HOME News Coverage

The New York supportive housing community has received a great deal of press in recent months. Many of these articles have highlighted residences that received capital funding from HOME, the U.S. Department of Housing and Urban Development's (HUD) largest source of capital funding for affordable housing. Click on the images below to read recent stories on the following HOME-funded residences. Each image also highlights the amount of HOME dollars used to develop the building.

Despite major advocacy efforts from the Network and its federal partners, Congress has finalized a 38% cut to the HOME program for the 2012 fiscal year.
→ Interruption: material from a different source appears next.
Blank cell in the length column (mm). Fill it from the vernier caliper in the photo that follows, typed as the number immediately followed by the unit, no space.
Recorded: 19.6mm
Learn more about the recent cuts to HOME and other HUD programs here.


The Schermerhorn
Broadway World

The Schermerhorn provides 216 units of supportive housing to a unique mix of tenants: high-need formerly street homeless individuals coping with psychiatric disabilities, individuals with HIV/AIDS and low-income people, most of whom are associated with the entertainment world. A collaborative effort among Common Ground Community, The Actors Fund and Center for Urban Community Services, the Schermerhorn won the Network's 2011 Outstanding Residence of the Year award.
 


Castle Gardens
New York Times

The Fortune Society's Castle Gardens provides supportive housing to a mix of families and individuals -- some have histories of incarceration, some are low-income families from the community. This innovative residence used $8.3 million in HUD HOME funding to leverage an additional $35 million in private and local investment. Teh building was the subject of a New York Times feature story on April 1, 2011.


 


True Colors Residence
In the Life

The True Colors Residence -- which opened in September 2011 -- is the first supportive housing residence dedicated to providing housing and services to homeless, LGBT youth. Some 40% of all homeless youth identify as LGBT. Singer Cyndi Lauper was instrumental in raising funds and awareness for this watershed project. True Colors was featured in a nine-minute segment in the November 2011 issue of In the Life.


 


Fordham Village
New York Daily News

Jericho Project opened the city's first supportive housing residence for homeless veterans this year -- Fordham Village. At the opening were veterans from the wars in Vietnam, Iraq and Afghanistan as well as one of the original Tuskegee Airmen, the first African American World War II military aviators. Fordham Village was featured in a May 24, 2011 article in the New York Daily News.



 


Dorothy Day Apartments
New York Daily News

This innovative supportive housing residence on Riverside Drive in Harlem incorporates a Head Start and daycare center for residents and the surrounding community. It utilized $1.5 million in HUD HOME funding to leverage an additional $15 million in private and public resources. The Dorothy Day Apartments were also written about by columnist Charles Blow of the New York Times in "It Takes A Village."


 


Hour Apartment House III
Wall Street Journal

Hour Children is one of the few nonprofit organizations to help women coming out of prison get housing and jobs in the community, in addition to helping their children. The organization just broke ground on their newest residence in Queens, which will provide affordable housing and supports to 16 formerly incarcerated women and their children. The future residence was featured in a November 1, 2011 article in the Wall Street Journal.